ANDREWS: Ah, people are getting sick and people are dying. I learnt just last night that the first people to die from the lack of healthcare from this decision to cut off all healthcare to these people have in fact perished, and so the death toll has begun. It's going to mount up by the hour, by the day. I met several people who had conditions that desperately needed medical care, some they were about to run out of they're medication, severe pulmonary conditions, some had AIDS. A man had a very serious gangrene leg, malaria. I mean tens-of-thousands of people have been treated for malaria. These are very serious conditions that require ongoing medical care and in some cases emergency care that simply is not there. People are running out of their medications and they don't know what to do. So what's happening is that they are beginning to die and they're going to continue to die in significant numbers unless this decision is reversed and healthcare is restored.

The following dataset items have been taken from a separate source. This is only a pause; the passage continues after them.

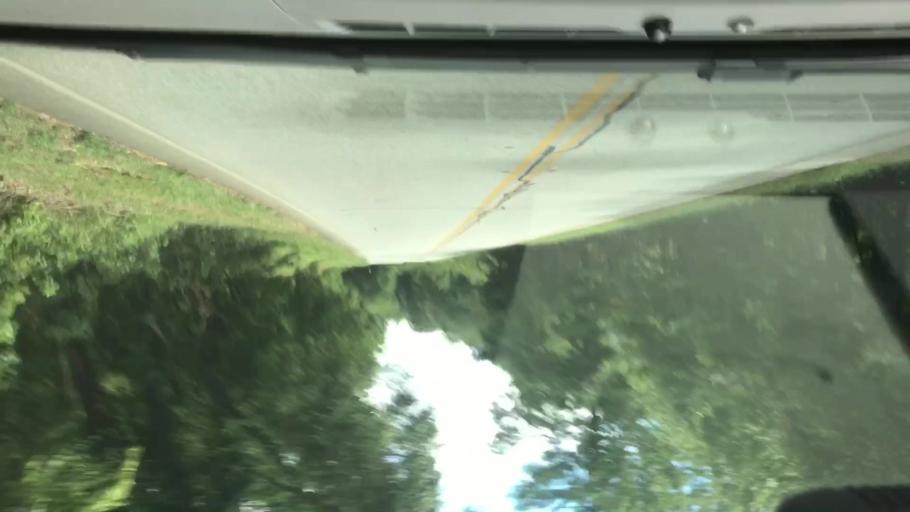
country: US
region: Georgia
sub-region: Stewart County
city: Lumpkin
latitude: 32.1387
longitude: -84.8480
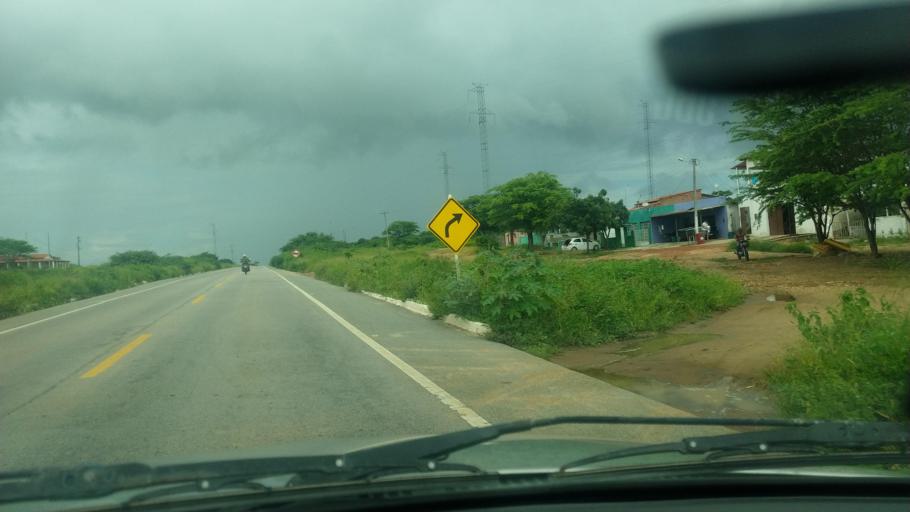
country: BR
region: Rio Grande do Norte
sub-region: Santa Cruz
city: Santa Cruz
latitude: -6.1935
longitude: -36.2104
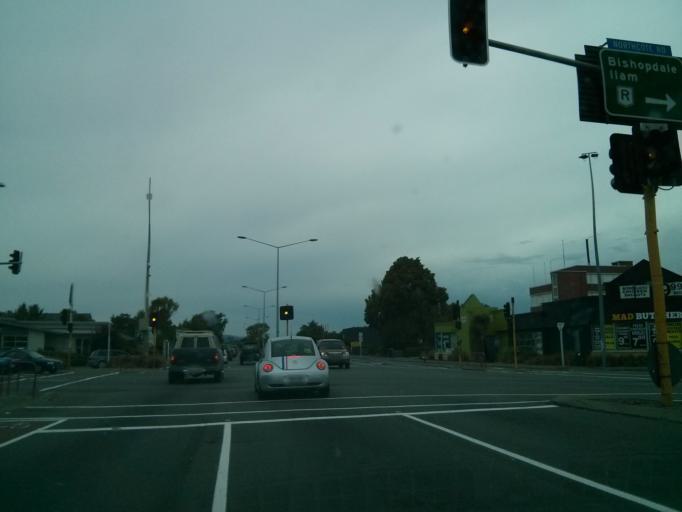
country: NZ
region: Canterbury
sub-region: Christchurch City
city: Christchurch
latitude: -43.4843
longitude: 172.6163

SNOWDON: On the information you were given recently, were you given numbers, can you be specific if deaths are occurring, do you know how many?
ANDREWS: Ah, I was not given numbers, I was just told and I was again I had been at these camps, I visited many, many people over the course of a four day period and the word is is that some of these people, not a specific number, but in fact some of these people are beginning to die.
SNOWDON: You hope to pressure the Myanmar government to reopen the health clinics at least. What sort of pressure can you hope to bring with any hope of succeeding?
ANDREWS: It's very important for those of us who live abroad in the international community to be paying attention to what has been going on in the shadows. Not only do we have this health crisis, but tensions are mounting here, there's no question about it. I was here last June, I've returned this month and there's a discernible increase in the level of tension, the circulation of hate speech, the intolerance, the bigotry, and I'm afraid that we are one incident away from a major flashpoint and configuration of violence, unless and until this very unfortunate and vicious momentum is turned around.
I mean the key to that again is the attention being paid by the international community. We need eyes on the ground here, we need a vigorous response from governments around the world, we simply need to have a full court press as it were by the international community to impress upon the government of this country that taking care of the people who are now dying because of a lack of healthcare, but even more importantly, protecting the lives of tens-of-thousands, if not hundreds-of-thousands of vulnerable people is imperative if the progress is going to continue to integrate this country into the international community.
SNOWDON: But it's going to take, as you say, government pressure isn't it, international government pressure. Because I would suggest there has already been quite a lot of light shone on this issue internationally, the plight of the Rohingyas, the government doesn't seem really to be taking much notice?
ANDREWS: No, that's exactly right. There has to be an increase in the level of pressure on governments. I mean one of the unfortunate narratives here is that well, things are much better than they were years ago. Right it's not happening overnight, the progress we'd like to see, but we must have patience. And in fact, just the opposite is occurring, particularly with respect to the plight of the Rohingya, things are going in the wrong direction, things are getting worse and a level of danger here is getting much, much worse, rather than better.
SNOWDON: Is there any local support for the your groups actions in Myanmar?
ANDREWS: You know, I'll tell you there's a lot, people tell me this is very good, but they also tell me that they are very, very nervous about speaking out. There is a high level of intimidation. I know I've been followed by intelligence agents here in the country, there's a great degree of fear.